L’agriculture paysanne est un modèle de production nécessité par
l’auto-consommation
À lire l’ensemble des interventions, il me semble que les auteurs se font une idée erronée de la nature de l’ « agriculture paysanne », comme si elle était un modèle « naturel » en quelque sorte, et qu’il faudrait tenter de retrouver. C’est évidemment faux.
L’agriculture paysanne n’existe plus chez nous depuis 50 ans. Elle était un modèle de production adaptée à la « société paysanne », avec une « économie domestique » selon Henri Mendras, où l’on produisait ce que l’on consommait. En conséquence, la production se devait d’être diversifiée pour répondre à l’ensemble des besoins des familles ; des familles, car il s’agissait de l’auto-consommation des familles de paysans.
Aujourd’hui et depuis 50 ans, on ne produit plus pour auto-consommer.
L’agriculture paysanne n’existe donc plus.
Bien-sûr, elle produisait aussi pour nourrir les villes, mais la « diversité » de la production agricole était bien nécessitée par l’auto-consommation, car sinon, elle se serait spécialisée et aurait perdu sa diversité.
C’est à dire que la nature du modèle de production est déterminée par sa
destination : si on auto-consomme ce que l’on produit, il faut évidemment diversifier sa production ; si l’on produit pour le marché, il faut se spécialiser pour améliorer notre productivité et notre compétitivité.
Ce qui nous reste de l’agriculture paysanne, c’est un souvenir. Et un souvenir d’une agriculture diversifiée dont on aurait bien besoin aujourd’hui.
Alors que l’agriculture paysanne était diversifiée pour l’auto-consommation des paysans, pourtant, ces paysans avaient une alimentation très peu variée, chaque région ayant ses propres habitudes alimentaires. En comparaison, celle des consommateurs d’aujourd’hui est infiniment plus variée, et elle produite par des producteurs agricoles de plus en plus spécialisés !
Ce qu’il faudrait maîtriser pour pouvoir décider de la nature de l’agriculture, c’est la destination de cette production agricole vers les consommateurs, c’est à dire la distribution.

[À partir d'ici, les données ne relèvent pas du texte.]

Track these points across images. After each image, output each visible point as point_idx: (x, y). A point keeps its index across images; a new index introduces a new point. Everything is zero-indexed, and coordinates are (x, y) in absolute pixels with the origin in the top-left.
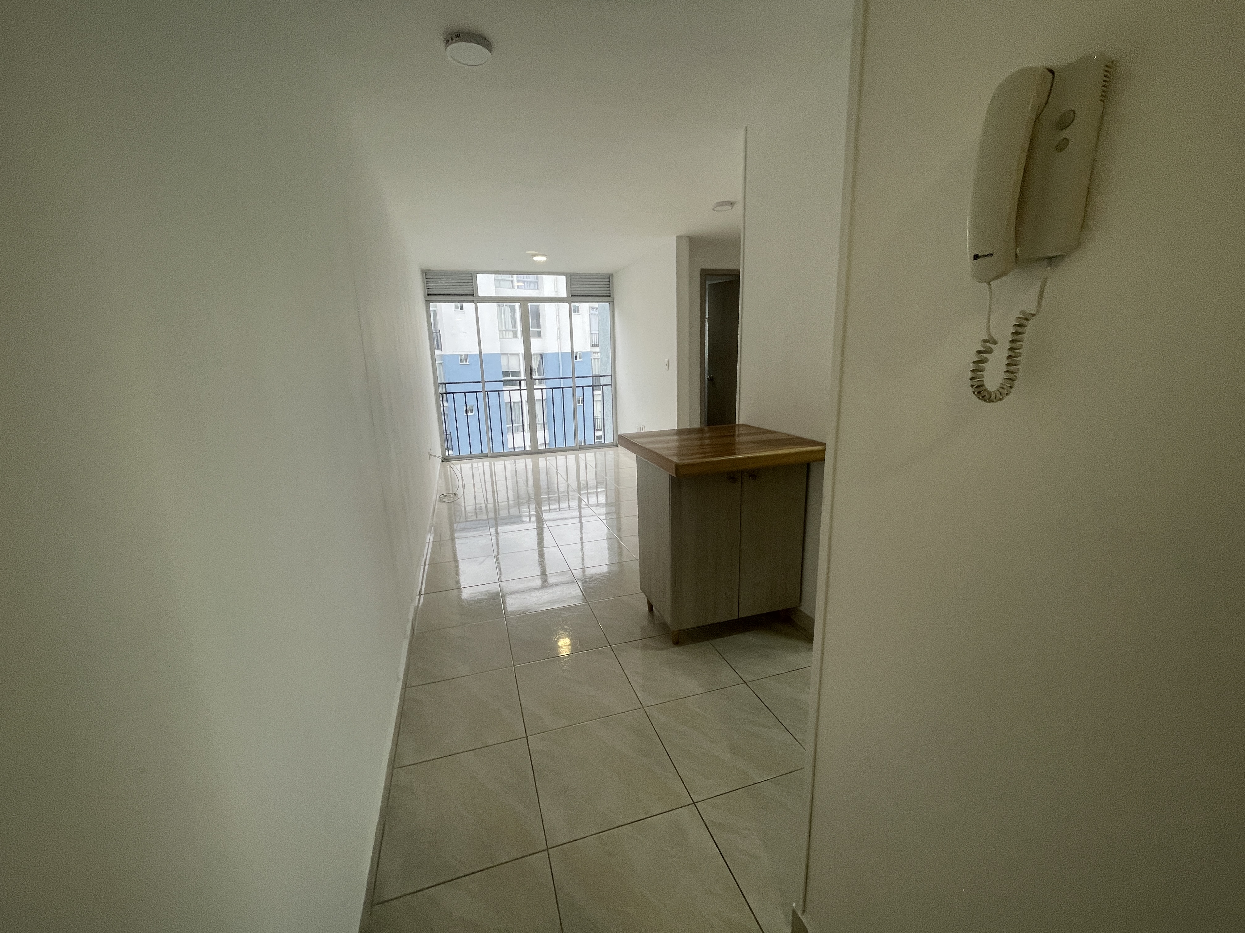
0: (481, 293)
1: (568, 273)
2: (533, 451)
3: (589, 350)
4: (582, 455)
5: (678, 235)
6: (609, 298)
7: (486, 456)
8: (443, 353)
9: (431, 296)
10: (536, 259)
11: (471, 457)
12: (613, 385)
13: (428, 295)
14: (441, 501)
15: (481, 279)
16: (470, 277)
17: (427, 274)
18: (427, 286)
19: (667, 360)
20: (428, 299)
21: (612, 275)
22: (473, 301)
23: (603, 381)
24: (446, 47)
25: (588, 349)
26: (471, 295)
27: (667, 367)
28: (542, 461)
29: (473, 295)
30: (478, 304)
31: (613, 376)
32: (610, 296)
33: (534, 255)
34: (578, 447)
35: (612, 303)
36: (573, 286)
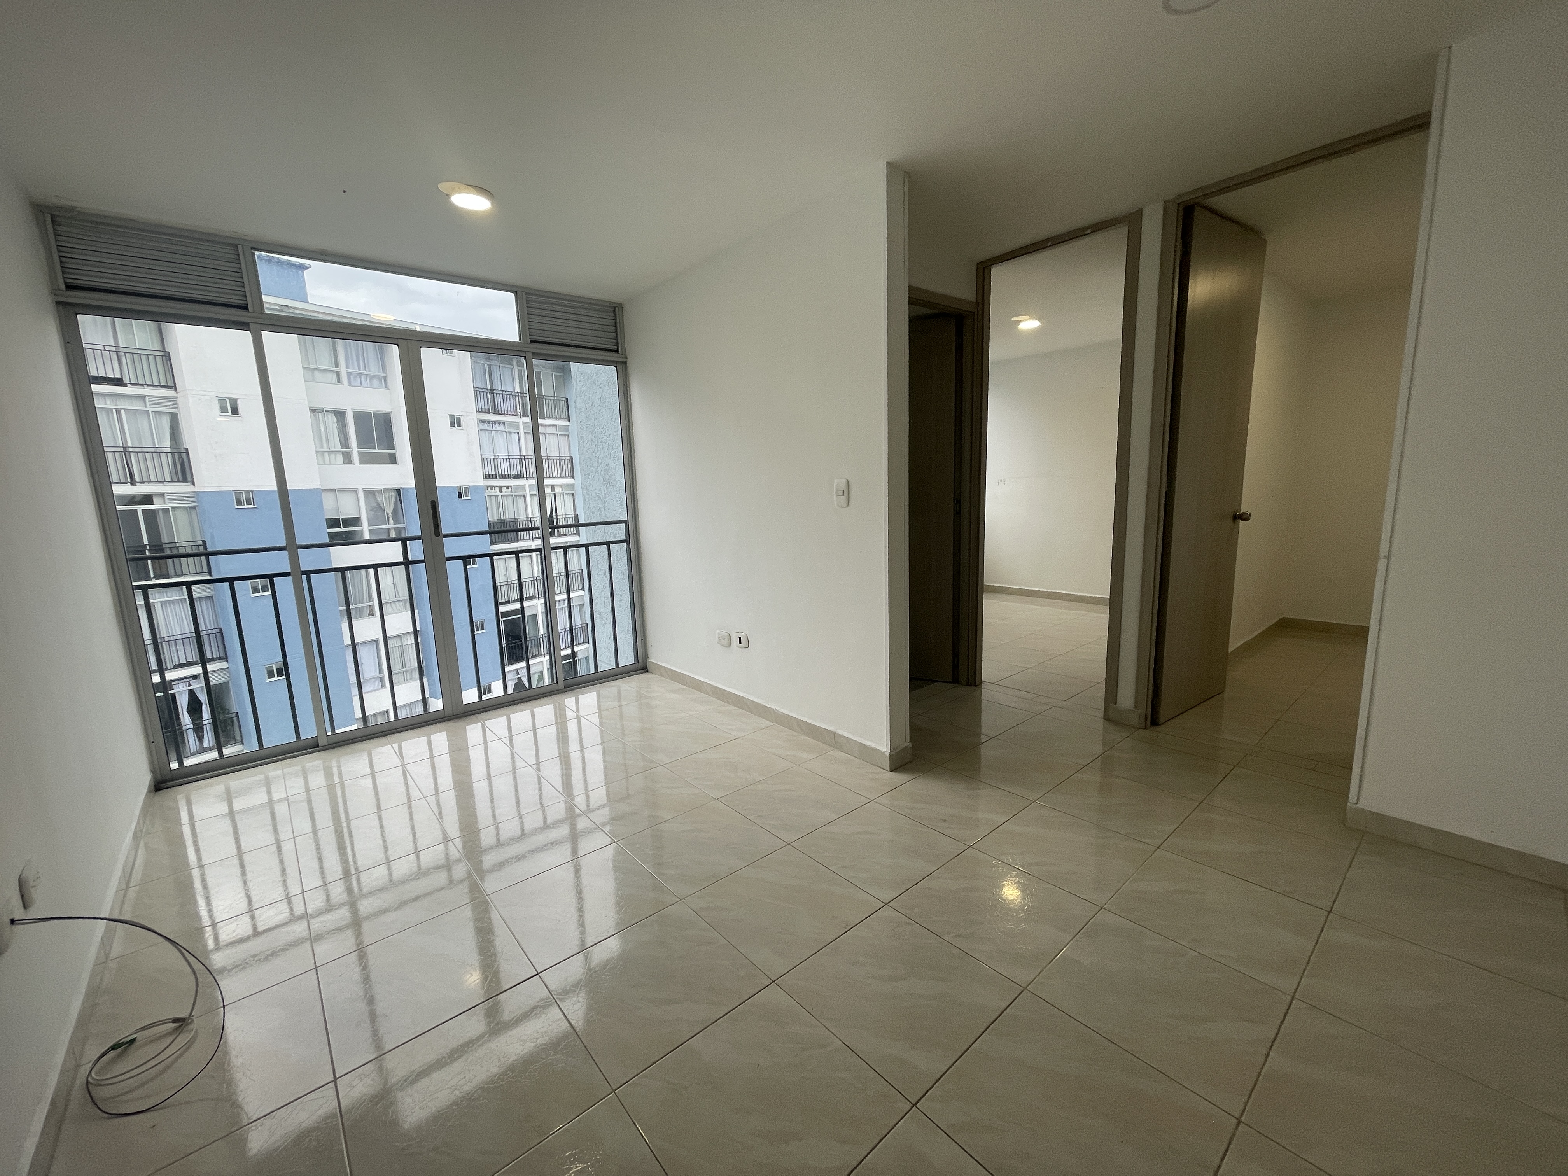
6: (615, 354)
8: (198, 489)
10: (463, 200)
12: (633, 542)
13: (69, 287)
18: (57, 255)
21: (621, 306)
22: (242, 325)
25: (481, 482)
27: (840, 498)
29: (245, 308)
31: (632, 522)
32: (617, 351)
34: (561, 686)
35: (622, 366)
36: (533, 318)
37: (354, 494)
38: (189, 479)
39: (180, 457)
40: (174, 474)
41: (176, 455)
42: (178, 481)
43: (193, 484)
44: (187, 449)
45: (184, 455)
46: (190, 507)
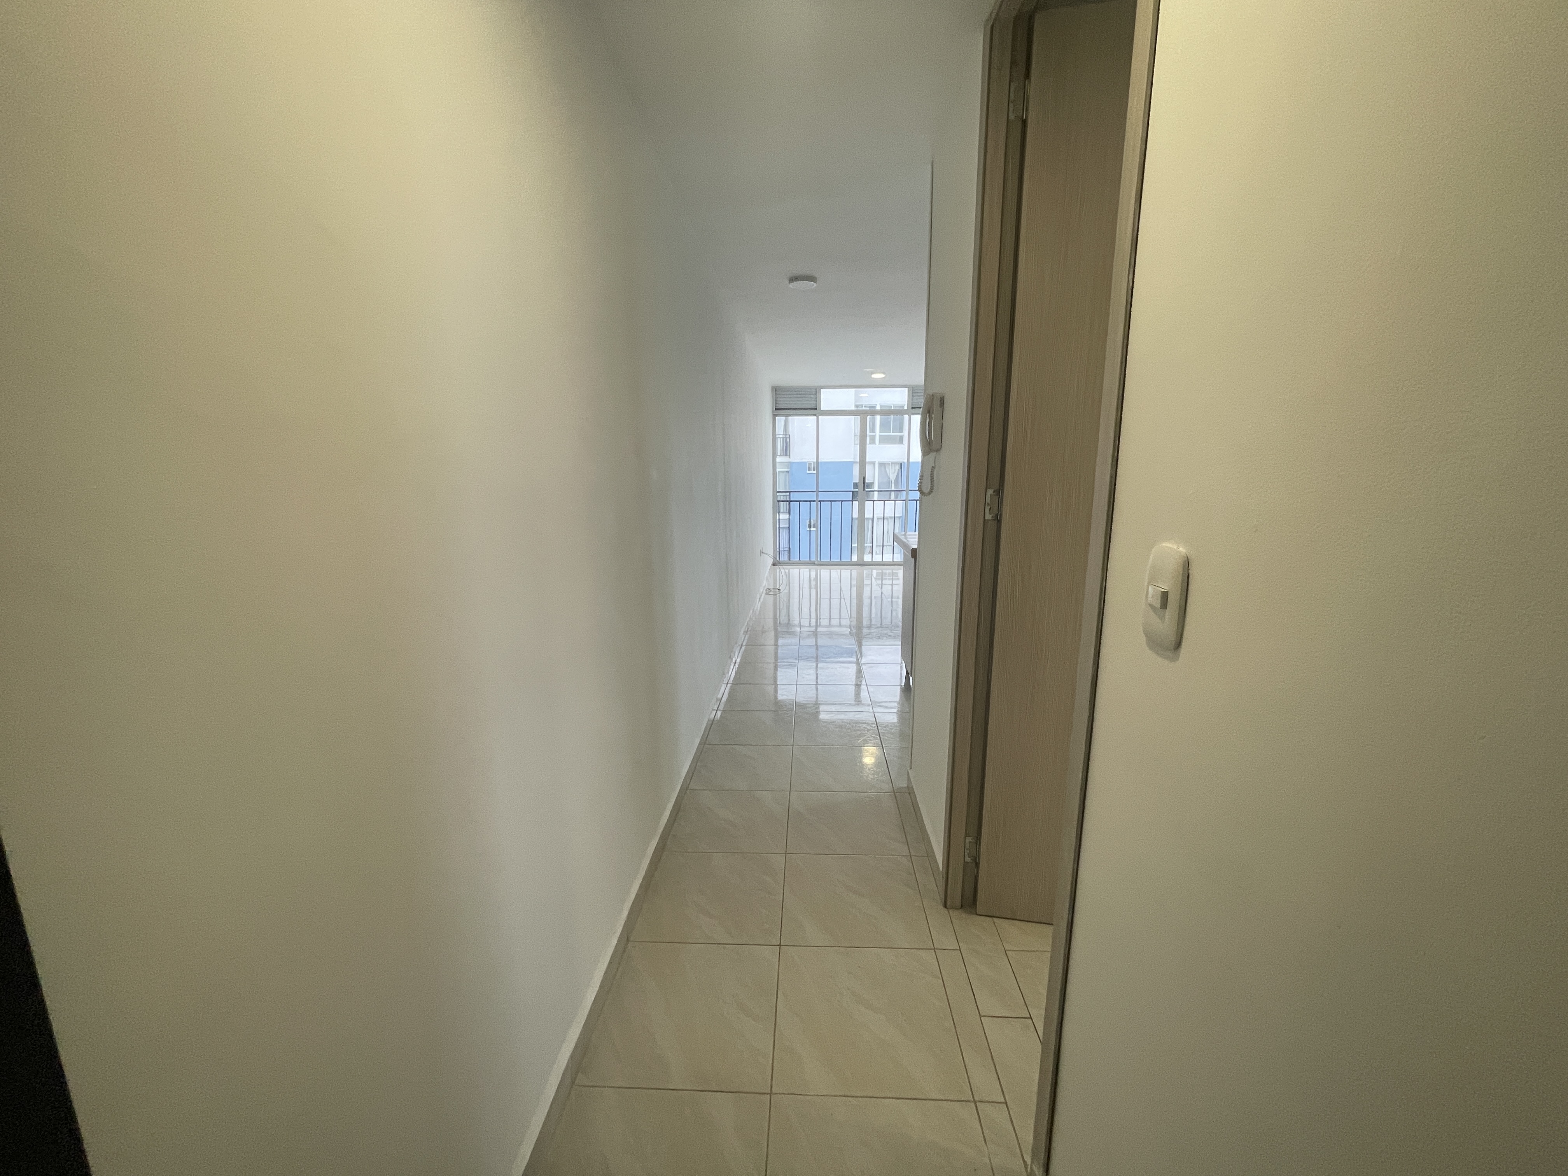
0: (824, 407)
1: (910, 385)
2: (859, 563)
7: (814, 564)
8: (791, 460)
9: (778, 410)
10: (874, 376)
11: (800, 563)
13: (776, 409)
14: (767, 594)
15: (825, 394)
16: (815, 392)
17: (776, 390)
18: (776, 401)
20: (776, 413)
22: (815, 415)
24: (789, 283)
26: (813, 409)
29: (816, 409)
30: (820, 417)
36: (914, 398)
37: (872, 465)
38: (788, 454)
39: (786, 441)
40: (782, 452)
41: (785, 439)
42: (783, 456)
43: (790, 457)
45: (788, 439)
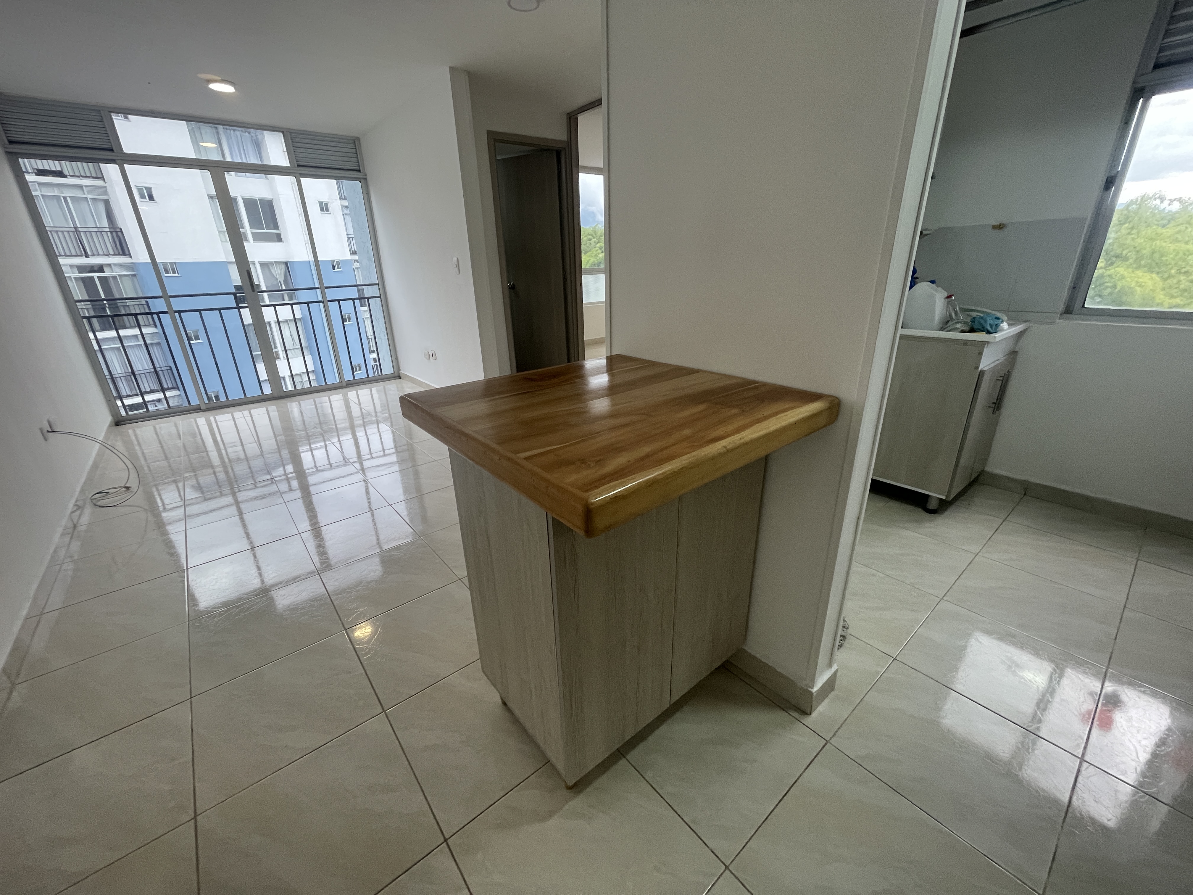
2: (276, 395)
3: (350, 259)
4: (352, 394)
5: (451, 65)
6: (358, 173)
9: (18, 145)
10: (216, 87)
12: (383, 297)
13: (11, 142)
15: (122, 123)
19: (455, 259)
21: (358, 139)
23: (368, 292)
25: (348, 257)
26: (112, 151)
27: (457, 269)
28: (294, 407)
31: (381, 284)
32: (359, 171)
33: (209, 81)
34: (344, 384)
35: (364, 180)
36: (298, 150)
38: (127, 253)
39: (118, 236)
40: (115, 249)
41: (114, 234)
42: (119, 255)
43: (131, 257)
44: (121, 229)
45: (120, 234)
46: (132, 275)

Dans ma réponse-contribution au livre « L’intelligence est dans le pré », j’avais déjà noté l’absence des coopératives agricoles dans le livre. Ici encore, l’absence de ces coopératives dans le rapport aux consommateurs est flagrant : elles se sont toujours occupées de la production, de l’aide aux agriculteurs pour produire, pour organiser la production afin de la livrer aux différents systèmes de distribution... mais jamais elles n’ont conçu d’assurer elles-mêmes cette « distribution » ; elles auraient peut-être pu ainsi rapprocher les consommateurs de la « problématique » agricole, de ses nécessités propres.
La question est grave car le modèle actuel de la grande distribution détermine le modèle de production agricole intensif et productiviste. Or, ce modèle n’est plus viable à terme, pour la terre, pour sa fertilité, et la diversité écologique beaucoup plus que pour les consommateurs.